「盆栽を世界により深く広めていきたい」という、盆栽作家・小林國雄さんの想いにより、2002年にオープンをした「春花園BONSAI美術館」。
東京都江戸川区に位置するこの美術館には、常時1000鉢を超える盆栽が所狭しと並びます。
今回は、盆栽の道に入って40年余り、館長の小林國雄さんに、盆栽のいろはについてお話をうかがいました。
園芸から盆栽の道へ。植物に見た、命の尊厳。
ー小林さんが盆栽を始められたのには、どのようなきっかけがあったんでしょう。
若い頃は儲かると思ったね。私のお父さんは園芸をやってたの。草花を作ってたんです。ですから私は親の跡を継ぐために東京都立農産高校の園芸科を出たわけ。卒業してから5年間、親の跡を継いで園芸をやったんですよ。ただね何て言うかな、園芸だけでは物足りないっていうかね。それで盆栽の道に入っていったんだ。
園芸の場合はね、例えば花がきれい、あるいは葉っぱがきれい、実がなったら実が可愛らしいっていうね、要するに園芸は植物の美を鑑賞するもの。華美華飾を鑑賞するもの。ところが盆栽の場合はどう違うかって言うと、盆栽は200年、300年生きる非常に長い寿命。これはね、まさに植物の命だな、命の尊厳。うちの古いのだと1000年っていうのもあるの。
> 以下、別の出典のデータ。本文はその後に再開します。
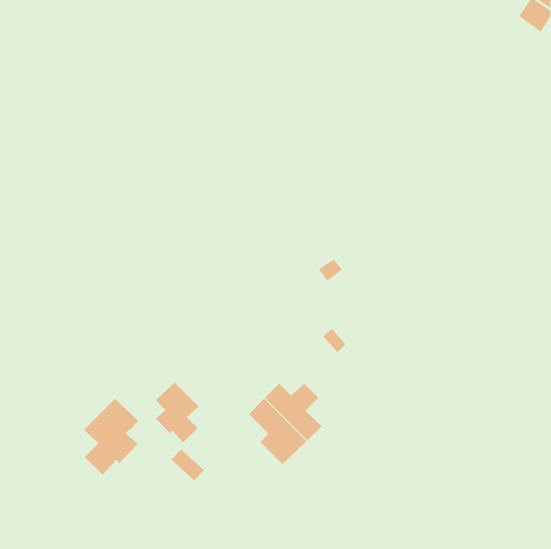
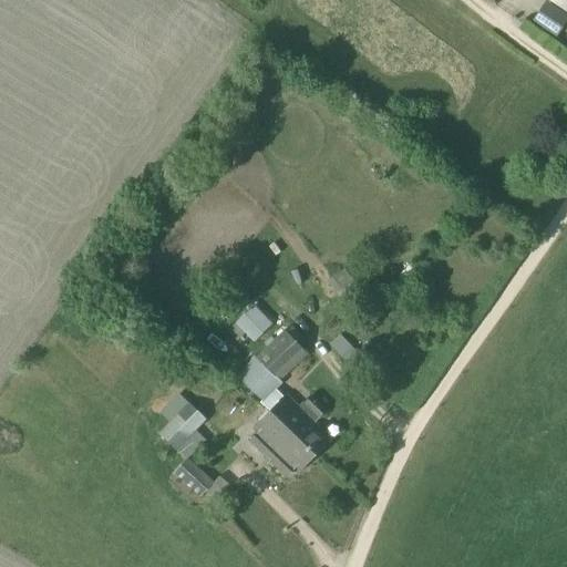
building: none -> [228,306,269,340]
building: none -> [236,328,307,401]
building: [83,398,139,476] -> none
だからここに、私は惹かれたのかな。命っていうことに惹かれたわけだ。当然園芸の場合も命っていうのはあるんだけど、命の長さ、この違いを感じたわけだよね。
そんな傍ら、ただ盆栽の方が儲かるんじゃないかなって、そういう思いもあったわけ。最初はお金儲けみたいな気持ちもあったけど、やっていくうちに、どんどんどんどん盆栽に魅せられて、惹かれていったわけだな。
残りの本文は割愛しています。